We flew into Santiago de Chile, where we did a little sightseeing before meeting the group and taking the charter flight to Ushuaia in Tierra del Fuego. There, we did a brief tour before boarding the ship and setting out into the Drake Passage.
Upon reaching the South Shetlands, we made our first stop in Antarctica, Half Moon Island, where we met our first Chinstrap penguins -- and one lone Macaroni penguin.
Heading out, we started to see our first serious icebergs.
Nearing Paulet Island, we thought it looked like bare rock -- until we looked through the binoculars and discovered it was carpeted with thousands of penguins, from the beach to the ridge line high above.
Mostly Adelies here, with some Gentoos in the "suburbs". The Adelies are the plain "tuxedo" penguins. The Gentoos look like they are wearing a headset -- we called them "iPenguins".
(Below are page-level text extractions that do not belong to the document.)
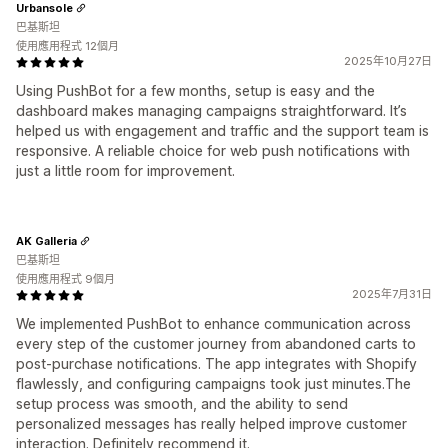
Urbansole
巴基斯坦
使用應用程式 12個月
2025年10月27日
Using PushBot for a few months, setup is easy and the
dashboard makes managing campaigns straightforward. It’s
helped us with engagement and traffic and the support team is
responsive. A reliable choice for web push notifications with
just a little room for improvement.
AK Galleria
巴基斯坦
使用應用程式 9個月
2025年7月31日
We implemented PushBot to enhance communication across
every step of the customer journey from abandoned carts to
post‑purchase notifications. The app integrates with Shopify
flawlessly, and configuring campaigns took just minutes.The
setup process was smooth, and the ability to send
personalized messages has really helped improve customer
interaction. Definitely recommend it.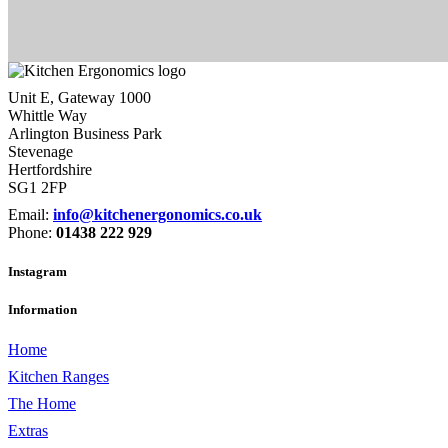
Unit E, Gateway 1000
Whittle Way
Arlington Business Park
Stevenage
Hertfordshire
SG1 2FP
Email:
info@kitchenergonomics.co.uk
Phone:
01438 222 929
Instagram
Information
Home
Kitchen Ranges
The Home
Extras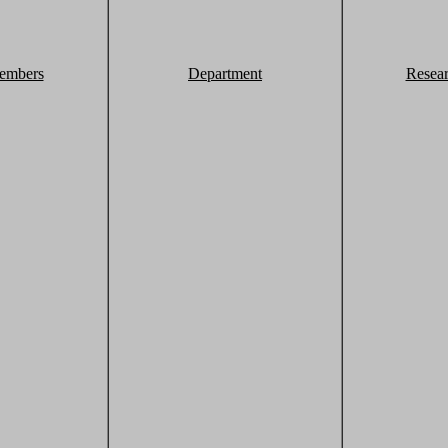
embers
Department
Resea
The captain decided to try pushing into the Weddell Sea, in the direction of an unreachable a colony of Emperor penguins. This is the realm of the ice, from the floating brash ice and frozen sea to the great tabular bergs towering above. There is only the occasional seal, with here and there a juvenile Emperor penguin, wondering why it is not being fed.
This colony of Adelie and Gentoo penguins had nested earlier. Most of the chicks were hatched, and a bit bigger.
Deception Island is an active volcano, which last erupted in 1969/70, burying a British research station. The caldera forms Paradise Harbor, which can only be reached through the perilous Neptune's Bellows. This old whaling station operated until 1930.
At 11 pm on the summer solstice, we headed for Lindblad Cove, named for Lars-Erik Lindblad who founded this company and came up with the idea of taking visitors to Antarctica -- essentially inventing eco-tourism.
As the ship pushed into the ice, Snow Petrels and Kelp Gulls flocked in to feed on the krill that live on the under side of the ice turned up in our wake.
A day of kayaking and Zodiac tours among the icebergs.
We make our way through the Le Maire Channel to a romp in the snow among the penguins on Neco Island. Upon our return, we find that it is suddenly Christmas aboard the Endeavour!
More snow, including a snowball fight and a snow-penguin. We visit a colony of Gentoos nesting together with Blue-eyed Shags (an Antarctic cormorant).
It's Xmas Eve, so it is only fitting that we stop at Port Lockroy. Once a whaling station and later a British WWII base, now it's a museum...and the only gift shop in Antarctica!
Heading back out through the LeMaire Channel, we were treated to some very special displays.
Just at the end of our lovely Xmas dinner, we hit the open water of the Drake Passage. It was a little more spirited this time around--some of use were relieved to get back to the Beagle Channel two days later. We disembarked at Ushuaia in the clear morning light, and had some time to wander around before our charter flight back to Santiago. Definitely a tourist town.